After that team pegged the object as a possible SLSN, the current team used the GTC to monitor its activity on 26 January 2015 and again on 6 February 2015, witnessing a strange dip in brightness that makes it appear that the supernova happened twice, an event that researchers previously thought couldn’t occur.
"From our data, we have tried to determine if this is a characteristic unique to this object, or whether it is a common feature of all superluminous supernovae, but has not been observed before, which is perfectly possible given their unpredictable nature," Smith said.

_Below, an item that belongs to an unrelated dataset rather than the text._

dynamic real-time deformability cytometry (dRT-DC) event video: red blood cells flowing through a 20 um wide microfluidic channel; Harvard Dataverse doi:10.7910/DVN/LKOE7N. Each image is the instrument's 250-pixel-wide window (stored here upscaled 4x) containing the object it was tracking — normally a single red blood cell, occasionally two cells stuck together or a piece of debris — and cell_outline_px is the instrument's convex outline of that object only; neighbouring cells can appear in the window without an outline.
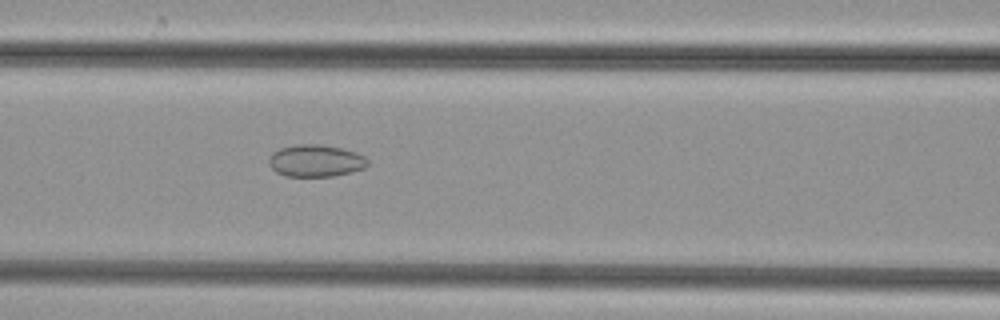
{"species": "common noctule bat (a hibernating species)", "species_latin": "Nyctalus noctula", "temperature_condition": "cold", "stored_images_in_passage": 35, "camera_frame_rate_fps": 3000, "um_per_image_px": 0.085, "animal": {"sex": "female", "body_mass_g": 29.2, "forearm_length_mm": 56.3}, "frame": {"image": 1, "passage_image": 6, "time_ms": 1.667, "image_size_px": [1000, 320], "cell_outline_px": [[368, 164], [364, 168], [352, 172], [332, 176], [284, 176], [276, 172], [272, 168], [268, 160], [272, 152], [280, 148], [296, 144], [320, 144], [340, 148], [356, 152], [364, 156], [368, 160]], "centroid_in_image_um": [26.82, 13.66], "position_along_channel_um": 139.8, "area_um2": 18.5}}
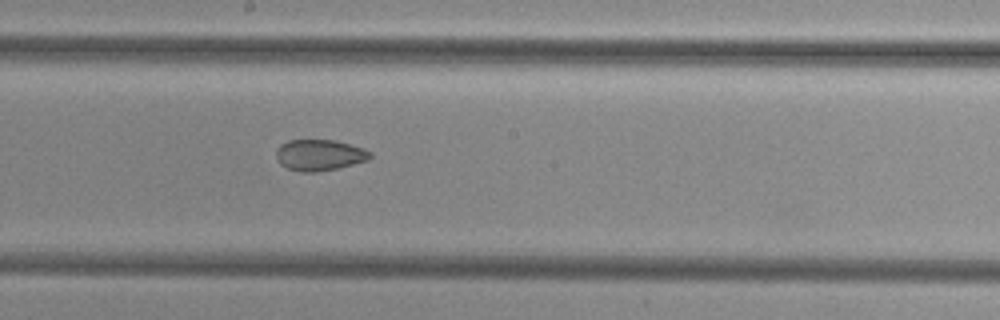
{"frame": {"image": 2, "passage_image": 12, "time_ms": 3.667, "image_size_px": [1000, 320], "cell_outline_px": [[372, 156], [368, 160], [336, 168], [316, 172], [300, 172], [288, 168], [280, 164], [276, 156], [276, 148], [280, 144], [288, 140], [336, 140], [364, 148], [372, 152]], "centroid_in_image_um": [27.15, 13.17], "position_along_channel_um": 221.1, "area_um2": 17.11}}
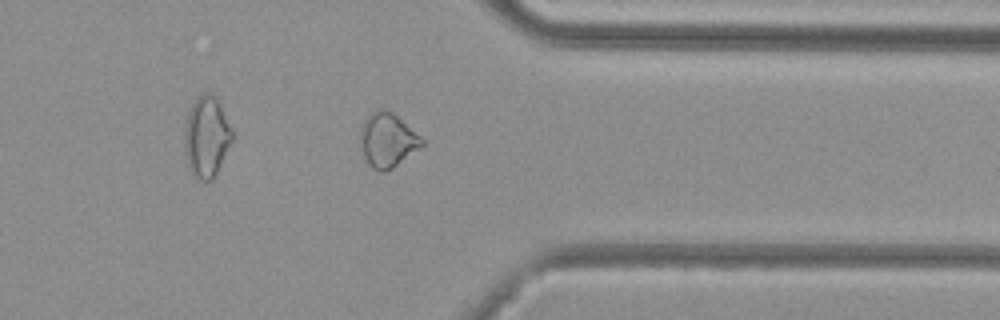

To study the weird phenomenon, the team analyses the data they collected with computer models to see if any lined up with what they saw. In the end, they concluded that the double rise in brightness was likely caused by the formation of a magnetar, an awesomely named neutron star that rotates very quickly, becoming bright as it grows in size. As Smith explains:
"We think that a very massive star, some 200 times the mass of the Sun, collapses to form a magnetar. In the process, the first explosion occurs, which expels into space a quantity of matter equivalent to the mass of our sun, and this gives rise to the first peak of the graph.
The second peak occurs when the star collapses to form the magnetar, which is a very dense object rotating rapidly on its axis, and which heats up the matter expelled from the first explosion. This heating is what generates the second peak in the luminosity."
The team’s findings shed new light on how SLSNs form and die out, providing possible data for future studies that will – hopefully – lead to a complete model of the strange supernovae.
The new findings were recently published in the journal The Astrophysical Journal Letters.